▶ Aim of the task: Keep images out and repeat all data exactly.

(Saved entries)
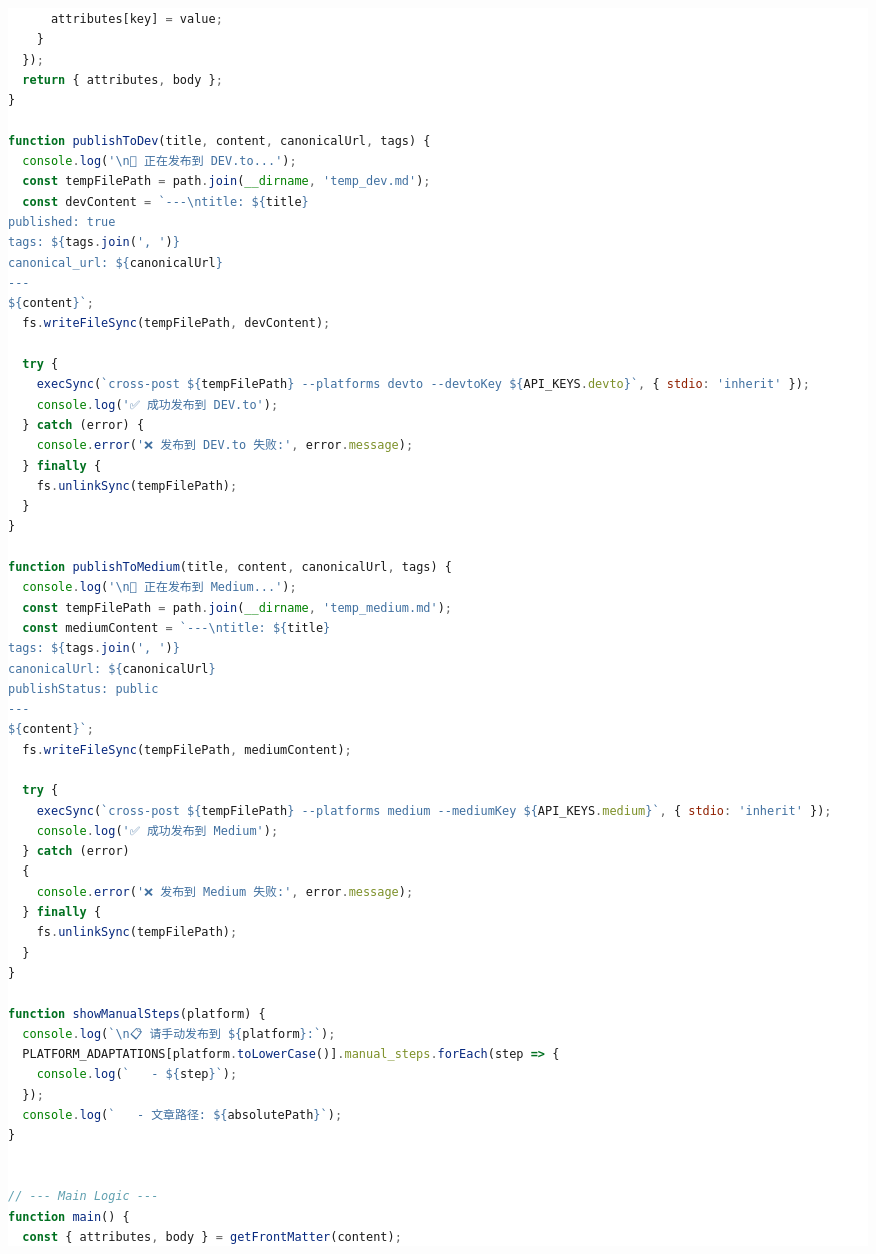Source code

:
 ```javascript
      attributes[key] = value;
    }
  });
  return { attributes, body };
}

function publishToDev(title, content, canonicalUrl, tags) {
  console.log('\n🚀 正在发布到 DEV.to...');
  const tempFilePath = path.join(__dirname, 'temp_dev.md');
  const devContent = `---\ntitle: ${title}
published: true
tags: ${tags.join(', ')}
canonical_url: ${canonicalUrl}
---
${content}`;
  fs.writeFileSync(tempFilePath, devContent);

  try {
    execSync(`cross-post ${tempFilePath} --platforms devto --devtoKey ${API_KEYS.devto}`, { stdio: 'inherit' });
    console.log('✅ 成功发布到 DEV.to');
  } catch (error) {
    console.error('❌ 发布到 DEV.to 失败:', error.message);
  } finally {
    fs.unlinkSync(tempFilePath);
  }
}

function publishToMedium(title, content, canonicalUrl, tags) {
  console.log('\n🚀 正在发布到 Medium...');
  const tempFilePath = path.join(__dirname, 'temp_medium.md');
  const mediumContent = `---\ntitle: ${title}
tags: ${tags.join(', ')}
canonicalUrl: ${canonicalUrl}
publishStatus: public
---
${content}`;
  fs.writeFileSync(tempFilePath, mediumContent);

  try {
    execSync(`cross-post ${tempFilePath} --platforms medium --mediumKey ${API_KEYS.medium}`, { stdio: 'inherit' });
    console.log('✅ 成功发布到 Medium');
  } catch (error)
  {
    console.error('❌ 发布到 Medium 失败:', error.message);
  } finally {
    fs.unlinkSync(tempFilePath);
  }
}

function showManualSteps(platform) {
  console.log(`\n📋 请手动发布到 ${platform}:`);
  PLATFORM_ADAPTATIONS[platform.toLowerCase()].manual_steps.forEach(step => {
    console.log(`   - ${step}`);
  });
  console.log(`   - 文章路径: ${absolutePath}`);
}


// --- Main Logic ---
function main() {
  const { attributes, body } = getFrontMatter(content);
```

▶ Task answer:
Source code

:
 ```javascript
      attributes[key] = value;
    }
  });
  return { attributes, body };
}

function publishToDev(title, content, canonicalUrl, tags) {
  console.log('\n🚀 正在发布到 DEV.to...');
  const tempFilePath = path.join(__dirname, 'temp_dev.md');
  const devContent = `---\ntitle: ${title}
published: true
tags: ${tags.join(', ')}
canonical_url: ${canonicalUrl}
---
${content}`;
  fs.writeFileSync(tempFilePath, devContent);

  try {
    execSync(`cross-post ${tempFilePath} --platforms devto --devtoKey ${API_KEYS.devto}`, { stdio: 'inherit' });
    console.log('✅ 成功发布到 DEV.to');
  } catch (error) {
    console.error('❌ 发布到 DEV.to 失败:', error.message);
  } finally {
    fs.unlinkSync(tempFilePath);
  }
}

function publishToMedium(title, content, canonicalUrl, tags) {
  console.log('\n🚀 正在发布到 Medium...');
  const tempFilePath = path.join(__dirname, 'temp_medium.md');
  const mediumContent = `---\ntitle: ${title}
tags: ${tags.join(', ')}
canonicalUrl: ${canonicalUrl}
publishStatus: public
---
${content}`;
  fs.writeFileSync(tempFilePath, mediumContent);

  try {
    execSync(`cross-post ${tempFilePath} --platforms medium --mediumKey ${API_KEYS.medium}`, { stdio: 'inherit' });
    console.log('✅ 成功发布到 Medium');
  } catch (error)
  {
    console.error('❌ 发布到 Medium 失败:', error.message);
  } finally {
    fs.unlinkSync(tempFilePath);
  }
}

function showManualSteps(platform) {
  console.log(`\n📋 请手动发布到 ${platform}:`);
  PLATFORM_ADAPTATIONS[platform.toLowerCase()].manual_steps.forEach(step => {
    console.log(`   - ${step}`);
  });
  console.log(`   - 文章路径: ${absolutePath}`);
}


// --- Main Logic ---
function main() {
  const { attributes, body } = getFrontMatter(content);
```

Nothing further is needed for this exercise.